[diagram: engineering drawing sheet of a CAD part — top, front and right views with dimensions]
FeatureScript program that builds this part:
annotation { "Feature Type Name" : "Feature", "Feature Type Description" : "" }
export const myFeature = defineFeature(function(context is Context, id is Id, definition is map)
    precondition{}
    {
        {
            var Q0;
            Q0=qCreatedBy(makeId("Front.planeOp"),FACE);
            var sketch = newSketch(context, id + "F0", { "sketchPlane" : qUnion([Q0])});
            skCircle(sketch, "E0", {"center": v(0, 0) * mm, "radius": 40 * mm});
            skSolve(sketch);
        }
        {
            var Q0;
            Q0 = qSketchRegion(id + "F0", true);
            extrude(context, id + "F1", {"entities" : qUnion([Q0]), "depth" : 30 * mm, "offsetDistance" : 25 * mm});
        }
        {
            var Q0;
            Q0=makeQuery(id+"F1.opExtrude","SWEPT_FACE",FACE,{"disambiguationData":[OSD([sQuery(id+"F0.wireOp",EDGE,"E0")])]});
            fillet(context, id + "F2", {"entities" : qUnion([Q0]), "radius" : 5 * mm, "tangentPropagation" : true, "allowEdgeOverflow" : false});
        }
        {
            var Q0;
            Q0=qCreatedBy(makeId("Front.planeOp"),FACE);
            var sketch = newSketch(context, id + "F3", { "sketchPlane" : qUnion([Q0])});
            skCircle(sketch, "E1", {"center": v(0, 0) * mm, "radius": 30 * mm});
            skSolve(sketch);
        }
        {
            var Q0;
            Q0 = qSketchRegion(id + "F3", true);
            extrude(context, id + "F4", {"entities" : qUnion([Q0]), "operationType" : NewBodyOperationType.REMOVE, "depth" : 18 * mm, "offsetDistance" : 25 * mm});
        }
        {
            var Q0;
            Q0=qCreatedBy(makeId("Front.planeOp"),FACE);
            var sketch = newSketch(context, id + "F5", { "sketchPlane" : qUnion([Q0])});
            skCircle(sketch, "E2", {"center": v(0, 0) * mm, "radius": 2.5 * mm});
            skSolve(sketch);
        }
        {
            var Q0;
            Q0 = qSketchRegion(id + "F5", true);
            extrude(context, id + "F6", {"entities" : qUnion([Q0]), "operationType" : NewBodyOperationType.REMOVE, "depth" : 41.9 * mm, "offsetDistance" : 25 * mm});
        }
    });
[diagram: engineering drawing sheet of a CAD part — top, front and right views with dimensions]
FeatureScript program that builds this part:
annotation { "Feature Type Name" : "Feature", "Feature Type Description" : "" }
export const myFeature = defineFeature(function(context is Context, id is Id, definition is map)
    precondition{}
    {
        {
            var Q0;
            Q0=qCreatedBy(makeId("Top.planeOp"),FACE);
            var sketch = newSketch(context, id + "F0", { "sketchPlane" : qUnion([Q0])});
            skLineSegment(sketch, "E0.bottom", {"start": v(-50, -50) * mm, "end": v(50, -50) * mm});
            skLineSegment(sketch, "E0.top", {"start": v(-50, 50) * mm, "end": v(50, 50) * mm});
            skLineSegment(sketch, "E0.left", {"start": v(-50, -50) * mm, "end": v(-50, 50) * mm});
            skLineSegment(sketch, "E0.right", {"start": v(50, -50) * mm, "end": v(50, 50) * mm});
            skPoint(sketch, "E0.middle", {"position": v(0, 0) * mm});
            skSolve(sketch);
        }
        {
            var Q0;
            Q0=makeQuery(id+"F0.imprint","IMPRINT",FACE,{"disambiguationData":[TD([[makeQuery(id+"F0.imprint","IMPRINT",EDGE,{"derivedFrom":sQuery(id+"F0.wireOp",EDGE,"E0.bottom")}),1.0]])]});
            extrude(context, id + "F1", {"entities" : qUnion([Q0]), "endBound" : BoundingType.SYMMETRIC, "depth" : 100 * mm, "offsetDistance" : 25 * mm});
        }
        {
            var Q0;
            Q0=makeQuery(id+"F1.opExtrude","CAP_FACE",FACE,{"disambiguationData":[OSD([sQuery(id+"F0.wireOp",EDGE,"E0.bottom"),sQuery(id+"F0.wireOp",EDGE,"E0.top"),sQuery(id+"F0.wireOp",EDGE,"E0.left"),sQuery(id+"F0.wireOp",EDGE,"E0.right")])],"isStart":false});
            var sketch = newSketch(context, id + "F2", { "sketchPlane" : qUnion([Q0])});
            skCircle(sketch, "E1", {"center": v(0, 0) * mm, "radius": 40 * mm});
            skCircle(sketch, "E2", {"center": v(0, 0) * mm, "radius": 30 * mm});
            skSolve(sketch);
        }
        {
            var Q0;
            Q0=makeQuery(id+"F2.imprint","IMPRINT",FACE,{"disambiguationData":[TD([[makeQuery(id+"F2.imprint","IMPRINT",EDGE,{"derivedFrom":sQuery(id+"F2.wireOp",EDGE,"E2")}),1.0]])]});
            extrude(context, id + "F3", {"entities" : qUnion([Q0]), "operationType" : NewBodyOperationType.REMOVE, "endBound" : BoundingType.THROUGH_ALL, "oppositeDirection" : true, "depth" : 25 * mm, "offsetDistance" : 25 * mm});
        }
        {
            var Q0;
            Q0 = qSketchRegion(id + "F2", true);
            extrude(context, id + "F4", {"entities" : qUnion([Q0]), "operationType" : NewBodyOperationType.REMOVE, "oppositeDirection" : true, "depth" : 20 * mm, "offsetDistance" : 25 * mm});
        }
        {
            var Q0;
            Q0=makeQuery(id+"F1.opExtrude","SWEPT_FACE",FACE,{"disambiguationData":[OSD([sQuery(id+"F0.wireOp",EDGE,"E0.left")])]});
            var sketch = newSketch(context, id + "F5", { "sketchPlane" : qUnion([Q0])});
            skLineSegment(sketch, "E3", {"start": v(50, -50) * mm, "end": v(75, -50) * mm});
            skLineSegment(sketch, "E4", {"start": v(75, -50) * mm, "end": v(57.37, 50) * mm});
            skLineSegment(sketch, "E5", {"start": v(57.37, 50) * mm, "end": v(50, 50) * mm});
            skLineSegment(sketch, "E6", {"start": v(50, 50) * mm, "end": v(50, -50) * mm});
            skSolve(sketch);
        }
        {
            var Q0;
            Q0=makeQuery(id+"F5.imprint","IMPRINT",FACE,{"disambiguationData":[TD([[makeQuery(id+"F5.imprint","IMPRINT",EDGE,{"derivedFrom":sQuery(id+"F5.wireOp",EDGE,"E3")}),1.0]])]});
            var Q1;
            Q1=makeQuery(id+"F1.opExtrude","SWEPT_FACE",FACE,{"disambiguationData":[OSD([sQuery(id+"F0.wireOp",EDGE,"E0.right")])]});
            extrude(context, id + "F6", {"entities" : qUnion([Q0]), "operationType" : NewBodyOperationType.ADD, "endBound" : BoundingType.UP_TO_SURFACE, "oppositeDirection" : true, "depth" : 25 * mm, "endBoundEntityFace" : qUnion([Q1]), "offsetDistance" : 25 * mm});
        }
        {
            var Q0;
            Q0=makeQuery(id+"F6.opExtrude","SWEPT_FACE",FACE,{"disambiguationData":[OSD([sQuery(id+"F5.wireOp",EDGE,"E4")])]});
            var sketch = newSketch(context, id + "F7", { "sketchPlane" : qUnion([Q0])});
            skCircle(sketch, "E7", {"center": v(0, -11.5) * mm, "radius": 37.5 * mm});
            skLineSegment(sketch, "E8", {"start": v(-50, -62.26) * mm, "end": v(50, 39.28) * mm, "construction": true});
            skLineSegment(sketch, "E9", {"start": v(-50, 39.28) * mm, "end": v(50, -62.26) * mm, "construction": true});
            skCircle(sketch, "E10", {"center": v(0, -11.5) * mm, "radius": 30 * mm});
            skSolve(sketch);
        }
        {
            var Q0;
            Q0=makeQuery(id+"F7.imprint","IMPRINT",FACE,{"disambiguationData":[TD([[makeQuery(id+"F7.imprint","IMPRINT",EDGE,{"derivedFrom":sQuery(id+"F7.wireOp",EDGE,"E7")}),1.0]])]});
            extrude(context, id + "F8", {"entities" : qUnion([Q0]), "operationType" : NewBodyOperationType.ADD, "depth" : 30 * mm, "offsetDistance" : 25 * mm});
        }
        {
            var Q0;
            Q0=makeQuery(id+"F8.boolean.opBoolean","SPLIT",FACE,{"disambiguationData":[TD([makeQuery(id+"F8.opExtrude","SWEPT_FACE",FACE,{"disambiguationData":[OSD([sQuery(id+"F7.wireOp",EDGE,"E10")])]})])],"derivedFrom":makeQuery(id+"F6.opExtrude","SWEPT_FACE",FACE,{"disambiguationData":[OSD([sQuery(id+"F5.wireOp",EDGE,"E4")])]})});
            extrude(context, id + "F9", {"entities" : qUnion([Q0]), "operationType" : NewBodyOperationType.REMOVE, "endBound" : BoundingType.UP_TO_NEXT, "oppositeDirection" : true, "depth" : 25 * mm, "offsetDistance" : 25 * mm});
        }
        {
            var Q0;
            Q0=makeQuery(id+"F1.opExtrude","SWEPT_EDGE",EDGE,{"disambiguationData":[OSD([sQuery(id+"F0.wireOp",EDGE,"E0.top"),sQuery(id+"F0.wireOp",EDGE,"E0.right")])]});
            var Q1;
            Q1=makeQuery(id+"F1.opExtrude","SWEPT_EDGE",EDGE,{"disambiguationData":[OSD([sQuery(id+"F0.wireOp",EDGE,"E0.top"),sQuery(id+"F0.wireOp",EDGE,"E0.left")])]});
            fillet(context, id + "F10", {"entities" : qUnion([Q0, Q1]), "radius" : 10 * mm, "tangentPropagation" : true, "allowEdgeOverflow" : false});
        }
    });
────────
Stated exercise: From the material above, extract every line that contains the string "skCircle", matching its case exactly.

Answer to the task:
            skCircle(sketch, "E0", {"center": v(0, 0) * mm, "radius": 40 * mm});
            skCircle(sketch, "E1", {"center": v(0, 0) * mm, "radius": 30 * mm});
            skCircle(sketch, "E2", {"center": v(0, 0) * mm, "radius": 2.5 * mm});
            skCircle(sketch, "E1", {"center": v(0, 0) * mm, "radius": 40 * mm});
            skCircle(sketch, "E2", {"center": v(0, 0) * mm, "radius": 30 * mm});
            skCircle(sketch, "E7", {"center": v(0, -11.5) * mm, "radius": 37.5 * mm});
            skCircle(sketch, "E10", {"center": v(0, -11.5) * mm, "radius": 30 * mm});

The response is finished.